start Records shown
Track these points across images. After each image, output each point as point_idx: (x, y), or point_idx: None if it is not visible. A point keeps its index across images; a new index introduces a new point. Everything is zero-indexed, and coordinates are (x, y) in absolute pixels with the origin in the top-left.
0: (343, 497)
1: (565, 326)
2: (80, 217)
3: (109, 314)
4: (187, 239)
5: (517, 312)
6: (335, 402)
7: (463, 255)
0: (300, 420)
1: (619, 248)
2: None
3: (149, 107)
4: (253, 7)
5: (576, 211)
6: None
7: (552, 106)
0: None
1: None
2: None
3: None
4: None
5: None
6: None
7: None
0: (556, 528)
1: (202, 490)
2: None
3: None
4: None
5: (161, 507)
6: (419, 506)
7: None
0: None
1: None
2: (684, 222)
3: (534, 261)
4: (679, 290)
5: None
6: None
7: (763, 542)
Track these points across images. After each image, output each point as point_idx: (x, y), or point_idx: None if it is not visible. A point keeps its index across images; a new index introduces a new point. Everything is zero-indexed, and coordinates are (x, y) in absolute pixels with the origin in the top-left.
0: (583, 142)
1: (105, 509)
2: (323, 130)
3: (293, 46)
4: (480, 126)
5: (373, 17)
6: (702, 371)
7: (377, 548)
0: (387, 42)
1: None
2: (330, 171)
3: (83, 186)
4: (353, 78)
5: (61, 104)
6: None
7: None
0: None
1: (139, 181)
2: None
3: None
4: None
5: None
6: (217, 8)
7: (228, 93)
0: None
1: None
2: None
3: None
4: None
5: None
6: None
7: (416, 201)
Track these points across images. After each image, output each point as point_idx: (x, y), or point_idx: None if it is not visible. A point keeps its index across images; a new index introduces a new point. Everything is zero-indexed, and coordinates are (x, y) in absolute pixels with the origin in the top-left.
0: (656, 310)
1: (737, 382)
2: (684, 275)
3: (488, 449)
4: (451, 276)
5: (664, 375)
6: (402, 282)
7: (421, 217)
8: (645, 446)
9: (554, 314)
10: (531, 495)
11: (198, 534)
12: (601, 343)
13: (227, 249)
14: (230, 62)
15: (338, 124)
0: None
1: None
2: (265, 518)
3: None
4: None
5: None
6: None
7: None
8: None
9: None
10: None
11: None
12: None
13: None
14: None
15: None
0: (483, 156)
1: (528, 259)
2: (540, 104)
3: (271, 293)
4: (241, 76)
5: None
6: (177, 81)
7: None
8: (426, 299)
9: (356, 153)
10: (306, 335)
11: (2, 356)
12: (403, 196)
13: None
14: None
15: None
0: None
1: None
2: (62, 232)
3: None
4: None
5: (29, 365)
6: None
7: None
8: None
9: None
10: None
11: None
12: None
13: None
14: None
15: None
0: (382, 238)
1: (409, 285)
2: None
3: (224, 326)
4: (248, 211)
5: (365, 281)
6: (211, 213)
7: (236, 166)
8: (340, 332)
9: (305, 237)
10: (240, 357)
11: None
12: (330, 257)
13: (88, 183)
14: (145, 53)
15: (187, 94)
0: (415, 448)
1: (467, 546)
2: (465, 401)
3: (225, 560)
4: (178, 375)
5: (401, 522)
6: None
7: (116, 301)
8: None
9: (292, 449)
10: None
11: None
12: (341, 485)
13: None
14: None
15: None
end Records shown
What is required>
Recast all of the material above as a JSON list of strings, each line its own entry, with blank lines omitted.

Task answer>
[
  "Track these points across images. After each image, output each point as point_idx: (x, y), or point_idx: None if it is not visible. A point keeps its index across images; a new index introduces a new point. Everything is zero-indexed, and coordinates are (x, y) in absolute pixels with the origin in the top-left.",
  "0: (343, 497)",
  "1: (565, 326)",
  "2: (80, 217)",
  "3: (109, 314)",
  "4: (187, 239)",
  "5: (517, 312)",
  "6: (335, 402)",
  "7: (463, 255)",
  "0: (300, 420)",
  "1: (619, 248)",
  "2: None",
  "3: (149, 107)",
  "4: (253, 7)",
  "5: (576, 211)",
  "6: None",
  "7: (552, 106)",
  "0: None",
  "1: None",
  "2: None",
  "3: None",
  "4: None",
  "5: None",
  "6: None",
  "7: None",
  "0: (556, 528)",
  "1: (202, 490)",
  "2: None",
  "3: None",
  "4: None",
  "5: (161, 507)",
  "6: (419, 506)",
  "7: None",
  "0: None",
  "1: None",
  "2: (684, 222)",
  "3: (534, 261)",
  "4: (679, 290)",
  "5: None",
  "6: None",
  "7: (763, 542)",
  "Track these points across images. After each image, output each point as point_idx: (x, y), or point_idx: None if it is not visible. A point keeps its index across images; a new index introduces a new point. Everything is zero-indexed, and coordinates are (x, y) in absolute pixels with the origin in the top-left.",
  "0: (583, 142)",
  "1: (105, 509)",
  "2: (323, 130)",
  "3: (293, 46)",
  "4: (480, 126)",
  "5: (373, 17)",
  "6: (702, 371)",
  "7: (377, 548)",
  "0: (387, 42)",
  "1: None",
  "2: (330, 171)",
  "3: (83, 186)",
  "4: (353, 78)",
  "5: (61, 104)",
  "6: None",
  "7: None",
  "0: None",
  "1: (139, 181)",
  "2: None",
  "3: None",
  "4: None",
  "5: None",
  "6: (217, 8)",
  "7: (228, 93)",
  "0: None",
  "1: None",
  "2: None",
  "3: None",
  "4: None",
  "5: None",
  "6: None",
  "7: (416, 201)",
  "Track these points across images. After each image, output each point as point_idx: (x, y), or point_idx: None if it is not visible. A point keeps its index across images; a new index introduces a new point. Everything is zero-indexed, and coordinates are (x, y) in absolute pixels with the origin in the top-left.",
  "0: (656, 310)",
  "1: (737, 382)",
  "2: (684, 275)",
  "3: (488, 449)",
  "4: (451, 276)",
  "5: (664, 375)",
  "6: (402, 282)",
  "7: (421, 217)",
  "8: (645, 446)",
  "9: (554, 314)",
  "10: (531, 495)",
  "11: (198, 534)",
  "12: (601, 343)",
  "13: (227, 249)",
  "14: (230, 62)",
  "15: (338, 124)",
  "0: None",
  "1: None",
  "2: (265, 518)",
  "3: None",
  "4: None",
  "5: None",
  "6: None",
  "7: None",
  "8: None",
  "9: None",
  "10: None",
  "11: None",
  "12: None",
  "13: None",
  "14: None",
  "15: None",
  "0: (483, 156)",
  "1: (528, 259)",
  "2: (540, 104)",
  "3: (271, 293)",
  "4: (241, 76)",
  "5: None",
  "6: (177, 81)",
  "7: None",
  "8: (426, 299)",
  "9: (356, 153)",
  "10: (306, 335)",
  "11: (2, 356)",
  "12: (403, 196)",
  "13: None",
  "14: None",
  "15: None",
  "0: None",
  "1: None",
  "2: (62, 232)",
  "3: None",
  "4: None",
  "5: (29, 365)",
  "6: None",
  "7: None",
  "8: None",
  "9: None",
  "10: None",
  "11: None",
  "12: None",
  "13: None",
  "14: None",
  "15: None",
  "0: (382, 238)",
  "1: (409, 285)",
  "2: None",
  "3: (224, 326)",
  "4: (248, 211)",
  "5: (365, 281)",
  "6: (211, 213)",
  "7: (236, 166)",
  "8: (340, 332)",
  "9: (305, 237)",
  "10: (240, 357)",
  "11: None",
  "12: (330, 257)",
  "13: (88, 183)",
  "14: (145, 53)",
  "15: (187, 94)",
  "0: (415, 448)",
  "1: (467, 546)",
  "2: (465, 401)",
  "3: (225, 560)",
  "4: (178, 375)",
  "5: (401, 522)",
  "6: None",
  "7: (116, 301)",
  "8: None",
  "9: (292, 449)",
  "10: None",
  "11: None",
  "12: (341, 485)",
  "13: None",
  "14: None",
  "15: None"
]